Hundreds of Jet Airways passengers intermittently faced long waits at airports and even last minute flight cancellations because some pilots reported sick.
Sources said that the disruptions stemmed from a stand off between pilots and the airline management over a new automated roster making system that allegedly doesn’t adequately account for travel fatigue.
While the number of flight disruptions were not clear schedules were primarily hit on Monday and Tuesday.
Operations on Wednesday were back to normal following a marathon meeting between the National Aviators’ Guild (NAG) and the management that went on till 11 pm on Tuesday and resumed on Wednesday morning.
“We are pleased to inform you that we have managed to make satisfatory progress with the management,” read an email from NAG. The note also called off a work-to-rule kind protest started by pilots.
A Jet Airways spokesperson, said, “Jet Airways is pleased to announce that operations across its network have returned to normal, following the resolution of issues caused by the non-availability of an unusually high number of pilots who had reported sick. This had resulted in the disruption of certain flight schedules, causing inconvenience to the airlines’ guests. The airline remains committed to maintain the sanctity of its flight schedules.”
HT accessed a letter from the management on the issue.
“You may be aware that over the last few days, there have been disruption to many of our flights due to non-availability of an unusually high number of pilots who have been ‘reporting sick’,” read the letter from Captain Nikhil Ved, vice president, operations.
It added that many pilots had turned down changes made in flight rosters triggered by the mass leaves which led to delay or cancellations of more than a hundred flights.

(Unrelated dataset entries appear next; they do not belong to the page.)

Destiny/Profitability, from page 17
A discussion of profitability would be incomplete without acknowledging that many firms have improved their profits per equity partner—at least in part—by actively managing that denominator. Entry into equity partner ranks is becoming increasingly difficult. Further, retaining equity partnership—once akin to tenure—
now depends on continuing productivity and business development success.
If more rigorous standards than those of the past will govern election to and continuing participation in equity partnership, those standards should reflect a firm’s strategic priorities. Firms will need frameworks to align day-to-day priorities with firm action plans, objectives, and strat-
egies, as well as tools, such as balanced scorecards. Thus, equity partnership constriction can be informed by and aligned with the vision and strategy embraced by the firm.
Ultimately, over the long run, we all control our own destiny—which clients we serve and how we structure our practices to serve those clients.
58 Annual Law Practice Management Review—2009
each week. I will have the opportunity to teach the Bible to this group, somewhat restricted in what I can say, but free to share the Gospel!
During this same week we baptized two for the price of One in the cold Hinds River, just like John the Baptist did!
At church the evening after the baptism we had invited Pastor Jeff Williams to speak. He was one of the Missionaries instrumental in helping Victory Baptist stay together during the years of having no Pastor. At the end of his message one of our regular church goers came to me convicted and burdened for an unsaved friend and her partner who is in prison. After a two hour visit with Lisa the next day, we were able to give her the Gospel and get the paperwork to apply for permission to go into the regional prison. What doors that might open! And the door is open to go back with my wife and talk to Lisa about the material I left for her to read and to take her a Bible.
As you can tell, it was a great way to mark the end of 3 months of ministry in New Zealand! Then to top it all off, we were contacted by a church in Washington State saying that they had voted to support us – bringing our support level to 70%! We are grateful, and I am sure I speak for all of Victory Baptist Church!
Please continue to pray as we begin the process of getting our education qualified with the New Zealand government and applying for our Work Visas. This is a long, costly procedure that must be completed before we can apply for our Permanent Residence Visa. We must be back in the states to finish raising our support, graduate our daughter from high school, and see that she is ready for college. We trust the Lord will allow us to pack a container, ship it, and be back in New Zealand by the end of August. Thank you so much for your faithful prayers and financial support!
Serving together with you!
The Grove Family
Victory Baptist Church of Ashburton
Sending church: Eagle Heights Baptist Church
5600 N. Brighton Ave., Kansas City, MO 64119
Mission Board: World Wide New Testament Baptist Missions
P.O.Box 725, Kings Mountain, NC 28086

It also stated that the Directorate General of Civil Aviation (DGCA) and fliers on social media had rapped the airline for the disruptions.
Pilots sources said that one of the primary safety concerns about the new roster was that it assigned last flights to critical airfields. For instance, if a pilot has to operate four short flights in a day the concluding flight was on a critical airfield such as Leh or Kathmandu. The DGCA has listed 11 critical airfields.